9 mujeres no hacen un niño en un mes

Albert Einstein dijo algo parecido a “las cosas deben mantenerse simples, pero no demasiado”. Pues eso mismo debemos tener en cuenta cuando queremos alcanzar algo por lo que estamos impacientes y lo queremos “ya”.

Muchas veces, no por correr más o trabajar más duro o echar más horas al día lo lograremos.

extra mile

Soy un fiel convencido de trabajar bien, duro y con ganas.
Creo en el esfuerzo y en ir a por la “milla extra” para las cosas que de verdad quieres; también en que si en casos excepcionales hay que acabar algo “ya”, no hay horarios ni fines de semana. Comprendo y comparto que las cosas hay que cerrarlas pronto, que es mejor acabarlas lo antes posible y evitar que se eternicen o incluso que no las acabemos…

Pero tenemos que ser conscientes de que hay cosas que requieren un proceso… Y un tiempo… Cosas que no sólo no lograremos antes por más que nos esforcemos, sino que hasta haremos que tarden más por no respetar sus plazos.

A menudo nos encontramos con empresas o directivos que quieren lograr resultados inmediatos.
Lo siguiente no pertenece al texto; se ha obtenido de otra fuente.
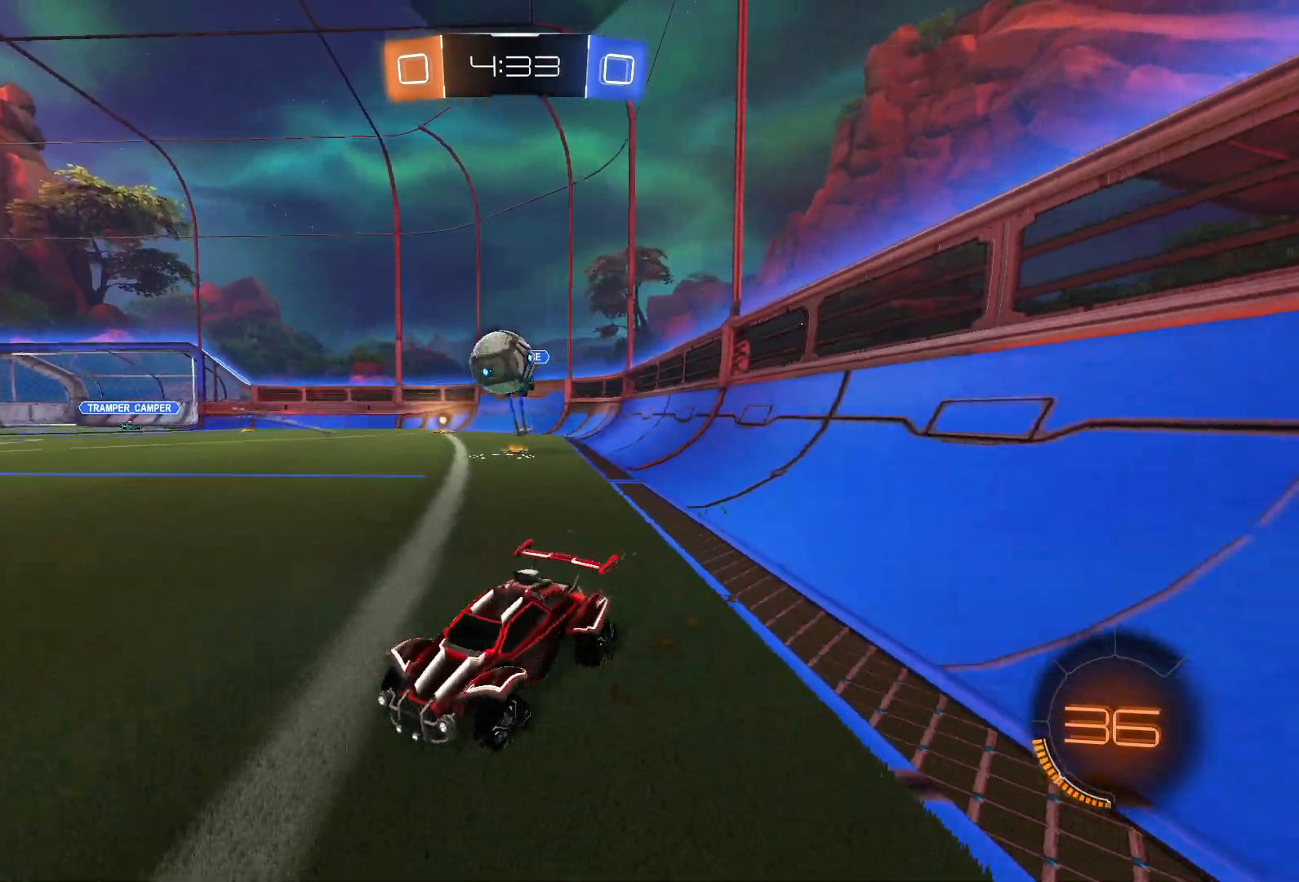
{"buttons": ["L1", "R2"], "left_stick": "left", "right_stick": "center", "events": [[100, "left_stick", "center"], [283, "left_stick", "right"], [433, "left_stick", "left"], [500, "L1", "down"]]}
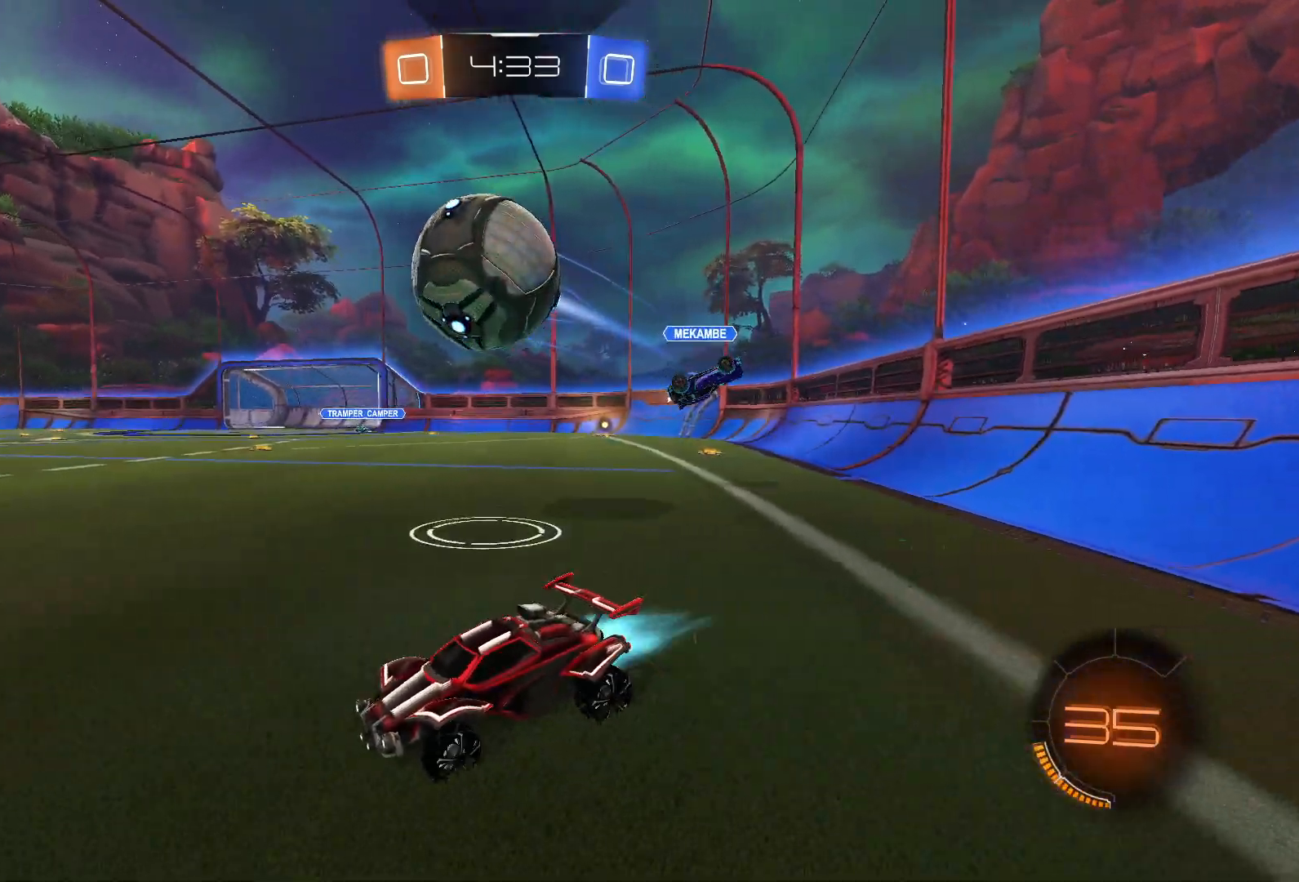
{"buttons": ["CROSS", "L1", "R2"], "left_stick": "up-left", "right_stick": "center", "events": [[33, "left_stick", "center"], [200, "TRIANGLE", "down"], [300, "TRIANGLE", "up"], [333, "left_stick", "up-left"], [383, "CROSS", "down"], [417, "CROSS", "up"], [467, "CROSS", "down"]]}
Personas que creen que por cambiar un comportamiento, un objetivo o una política de la compañía, lograrán lo que pretenden en un abrir y cerrar de ojos.

Lo malo de esto es que, como no son realistas y no se alcanzan, lo que suelen provocar es el malestar del equipo, la presión excesiva, el agotamiento de los recursos e incluso que nos alejemos de los objetivos.

Como dice el título del post, nueve madres no hacen un niño en un mes. Hay cosas que requieren un tiempo, un proceso, unas circunstancias. Por más que intentemos acelerarlo no estaremos haciendo más que desperdiciar un esfuerzo y una energía magníficos.

embarazo

No hace mucho fui testigo de cómo, en una empresa, se quería cambiar la forma de vender de sus comerciales,  mejorar la implicación de sus equipos y doblar los objetivos… Tras cambiar una serie de procesos, modificar el sistema de incentivos y hacer un par de gestos desde la Dirección, los responsables no entendían que los empleados no estuvieran dando todo lo que se esperaba de ellos. Desde la empresa habían “hecho un esfuerzo” y querían “resultados ya”… Si no los lograban, era porque había que meter más presión, ser más duros, hacer más horas, doblar las tareas de cada uno.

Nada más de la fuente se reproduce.